▶ Exercise objective: Transcribe the passage from the conference article word for word, starting at "August 26, 2016" and ending at "this three-day event.".

▶ Reading passage:
■ ■ ■

August 26, 2016 Let's Confer

U.S. – Latin America Tax Planning Strategies Conference

By Derek B. Wagner, Pro Bono Counsel, ABA Section of Taxation, Washington, DC

On June 8-10, 2016, approximately 200 tax practitioners from more than twenty countries throughout Latin America and across the world convened in Miami for the 9th Annual U.S.-Latin America Tax Planning Strategies Conference.  Organized by the ABA Section of Taxation in conjunction with the International Fiscal Association–USA Branch, the International Bar Association–Taxes Committee, the Tax Executives Institute, and the ABA Section of International Law, this conference offered three days of workshops and panel discussions focusing on issues relevant to tax practice in the United States and Latin America.  This article highlights just a few of the programs available during this three-day event.

Wealth and Asset Planning Workshop

The first day of the conference featured the Wealth and Asset Planning Workshop, which consisted of two panels addressing common tax planning issues encountered by practitioners whose clients live or hold assets in a foreign country.  The first of these panels, “Cross-Border Estates:  Do You Really Know How They Work?,” provided a crash-course introduction to multi-jurisdictional estate planning.  Speakers from Brazil, Mexico, Peru, Portugal, and the United States presented a case study to explore the myriad issues that frequently arise when formulating an international estate plan.  The hypothetical client in this case study was a Spanish citizen who lived in Portugal with his wife, a dual citizen of the United States and Spain, and who held assets and business interests in a number of additional countries.  The panelists laid out the issues associated with preparing an effective and tax-efficient transfer of the client’s assets upon his death; they broke down the income, estate, gift, and inheritance tax regimes in each of the countries represented on the panel and evaluated the benefits and potential snares associated with the hypothetical client’s various options.  The United States, for instance, is considered a high-tax regime with a maximum gift and estate tax rate of 40%. Absent a treaty provision stating otherwise, the regime’s more generous exclusions (such as the unlimited deduction for spousal transfers and the unified lifetime exclusion) are only available to U.S. citizens or U.S. residents.  Non-U.S. residents owning substantial U.S. real estate or other U.S.-situs assets, such as the panelists’ hypothetical client, may consider means to take advantage of these benefits, but must be cognizant of both the United States’ and their home country’s anti-avoidance rules before making any decisions.

■ ■ ■

▶ Entries supplied:
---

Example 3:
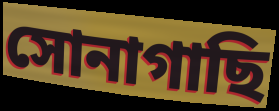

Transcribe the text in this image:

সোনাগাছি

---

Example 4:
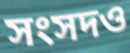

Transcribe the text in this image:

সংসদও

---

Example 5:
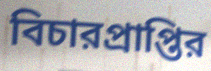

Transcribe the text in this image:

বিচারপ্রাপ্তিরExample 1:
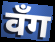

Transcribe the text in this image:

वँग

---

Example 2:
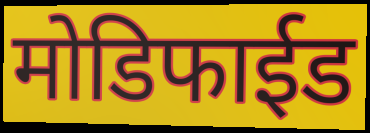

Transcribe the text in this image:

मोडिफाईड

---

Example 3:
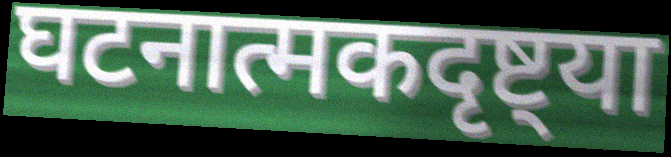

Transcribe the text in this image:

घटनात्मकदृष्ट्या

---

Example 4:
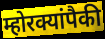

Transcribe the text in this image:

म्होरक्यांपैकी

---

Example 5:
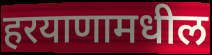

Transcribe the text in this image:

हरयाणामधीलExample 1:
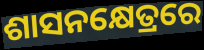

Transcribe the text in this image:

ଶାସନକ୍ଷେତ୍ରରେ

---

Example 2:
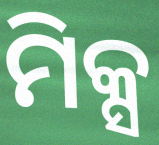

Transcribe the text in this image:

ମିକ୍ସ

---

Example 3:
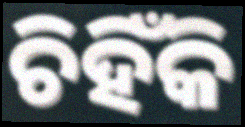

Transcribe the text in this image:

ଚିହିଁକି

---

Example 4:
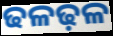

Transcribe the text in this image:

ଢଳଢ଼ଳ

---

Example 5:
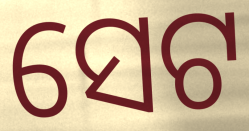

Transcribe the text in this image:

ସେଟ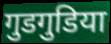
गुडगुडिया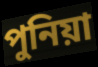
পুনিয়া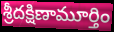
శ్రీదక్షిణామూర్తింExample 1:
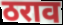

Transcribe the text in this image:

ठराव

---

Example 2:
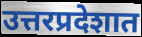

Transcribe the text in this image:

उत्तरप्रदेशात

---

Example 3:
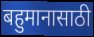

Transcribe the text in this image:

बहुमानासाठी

■ ■ ■

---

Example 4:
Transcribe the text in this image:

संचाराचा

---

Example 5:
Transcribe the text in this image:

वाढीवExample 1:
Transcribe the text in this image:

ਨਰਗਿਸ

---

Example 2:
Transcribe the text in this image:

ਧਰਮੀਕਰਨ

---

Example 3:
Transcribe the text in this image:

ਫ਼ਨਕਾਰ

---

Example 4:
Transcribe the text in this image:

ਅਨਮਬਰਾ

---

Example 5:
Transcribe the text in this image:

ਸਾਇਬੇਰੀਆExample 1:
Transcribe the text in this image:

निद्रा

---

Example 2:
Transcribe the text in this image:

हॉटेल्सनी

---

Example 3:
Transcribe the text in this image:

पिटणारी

■ ■ ■

▶ Answer to the problem:
August 26, 2016 Let's Confer

U.S. – Latin America Tax Planning Strategies Conference

By Derek B. Wagner, Pro Bono Counsel, ABA Section of Taxation, Washington, DC

On June 8-10, 2016, approximately 200 tax practitioners from more than twenty countries throughout Latin America and across the world convened in Miami for the 9th Annual U.S.-Latin America Tax Planning Strategies Conference.  Organized by the ABA Section of Taxation in conjunction with the International Fiscal Association–USA Branch, the International Bar Association–Taxes Committee, the Tax Executives Institute, and the ABA Section of International Law, this conference offered three days of workshops and panel discussions focusing on issues relevant to tax practice in the United States and Latin America.  This article highlights just a few of the programs available during this three-day event.